The new generation of devs thinks that frameworks and ORMs will do the magic for them at no cost, but they don't. There is no substitute for leveraging your storage engine to the max.

The sad part is that databases have evolved and became much better in the last 20 years (I started with MySQL 3.x), but we just don't use them. Everyone acts like "microservices" solved all of our technical challenges. Right.



It's "previous" generation of devs that build Hibernates and Entity Frameworks and other ORMs.

I work with "data" systems, where everything has been migrating in the other direction - to SQL - from custom code for last 5 years or more.
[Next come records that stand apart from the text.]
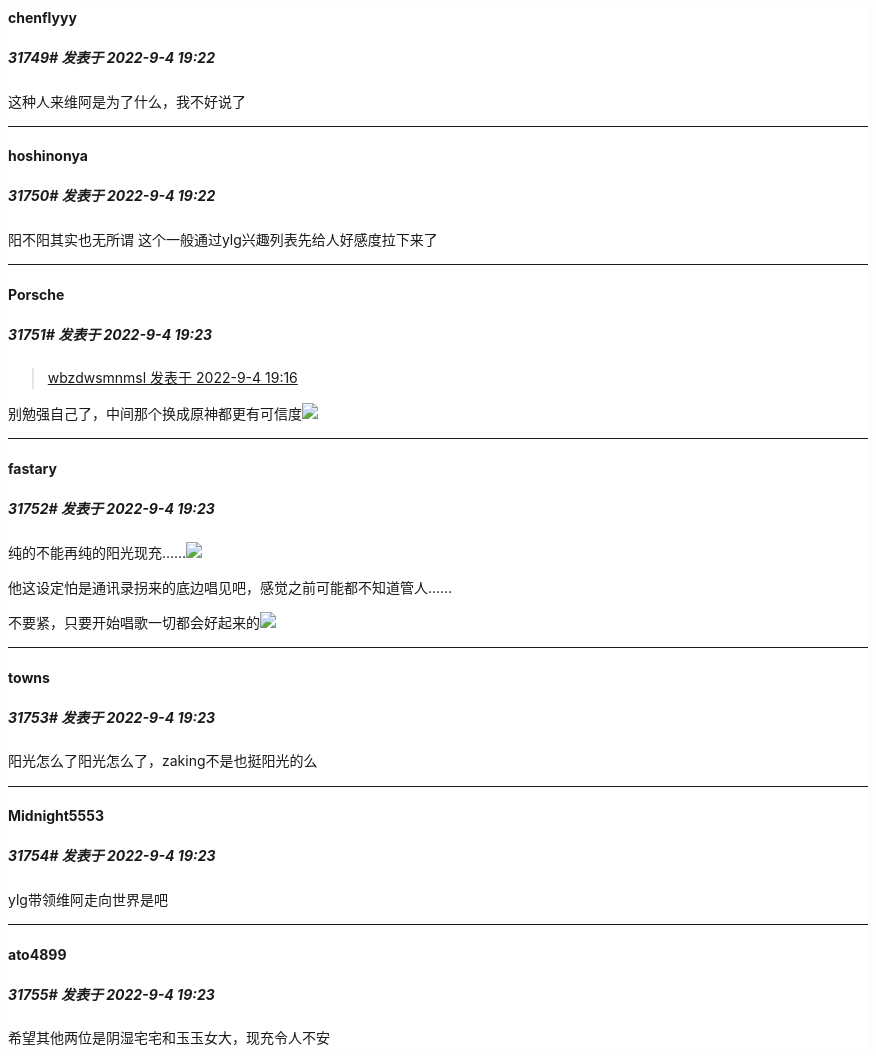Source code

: ####  chenflyyy  
##### 31749#       发表于 2022-9-4 19:22

这种人来维阿是为了什么，我不好说了

*****

####  hoshinonya  
##### 31750#       发表于 2022-9-4 19:22

阳不阳其实也无所谓 这个一般通过ylg兴趣列表先给人好感度拉下来了

*****

####  Porsche  
##### 31751#       发表于 2022-9-4 19:23

<blockquote><a href="httphttps://bbs.saraba1st.com/2b/forum.php?mod=redirect&amp;goto=findpost&amp;pid=57338212&amp;ptid=2086571" target="_blank">wbzdwsmnmsl 发表于 2022-9-4 19:16</a></blockquote>
别勉强自己了，中间那个换成原神都更有可信度<img src="https://static.saraba1st.com/image/smiley/face2017/065.png" referrerpolicy="no-referrer">

*****

####  fastary  
##### 31752#       发表于 2022-9-4 19:23

纯的不能再纯的阳光现充……<img src="https://static.saraba1st.com/image/smiley/face2017/068.png" referrerpolicy="no-referrer">

他这设定怕是通讯录拐来的底边唱见吧，感觉之前可能都不知道管人……

不要紧，只要开始唱歌一切都会好起来的<img src="https://static.saraba1st.com/image/smiley/face2017/097.png" referrerpolicy="no-referrer">

*****

####  towns  
##### 31753#       发表于 2022-9-4 19:23

阳光怎么了阳光怎么了，zaking不是也挺阳光的么

*****

####  Midnight5553  
##### 31754#       发表于 2022-9-4 19:23

ylg带领维阿走向世界是吧

*****

####  ato4899  
##### 31755#       发表于 2022-9-4 19:23

希望其他两位是阴湿宅宅和玉玉女大，现充令人不安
> The sad part is that databases have evolved and became much better in the last 20 years (I started with MySQL 3.x), but we just don't use them.

Yes, it's a bit like buying a set of silverware and insisting on using the handle as the business end incase you decide to switch your tool.


In my opinion, the value of a well architected micro service is to figure out how to optimize and leverage the capabilities of the underlying storage engine, while presenting a simple performant and correct API to consumers, while not requiring those consumers to understand the underlying details of the datastore.


I am not talking about the customers. Of course they are not supposed to understand it. I am talking about the system design. And microservices do not solve problems in most companies, just create new ones. Distributed systems did not magically become simpler to reason about just because there is Docker.